── THE INPUT

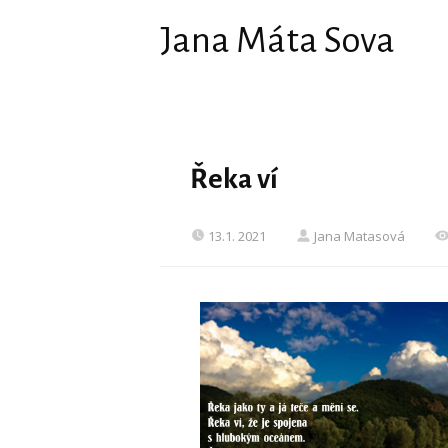
Jana Máta Sova
Řeka ví
13.1. 2021
Jana Matasová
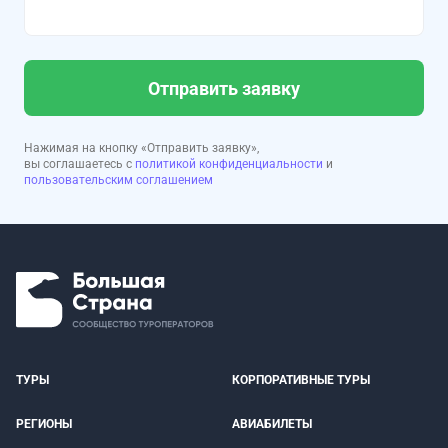
Отправить заявку
Нажимая на кнопку «Отправить заявку»,
вы соглашаетесь с
политикой конфиденциальности
и
пользовательским соглашением
ТУРЫ
КОРПОРАТИВНЫЕ ТУРЫ
РЕГИОНЫ
АВИАБИЛЕТЫ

────

*REQUIREMENT*. Without any of the pictures, reproduce the listing above exactly.

*WRITTEN RESPONSE*.
Jana Máta Sova
Řeka ví
13.1. 2021
Jana Matasová
Отправить заявку
Нажимая на кнопку «Отправить заявку»,
вы соглашаетесь с
политикой конфиденциальности
и
пользовательским соглашением
ТУРЫ
КОРПОРАТИВНЫЕ ТУРЫ
РЕГИОНЫ
АВИАБИЛЕТЫ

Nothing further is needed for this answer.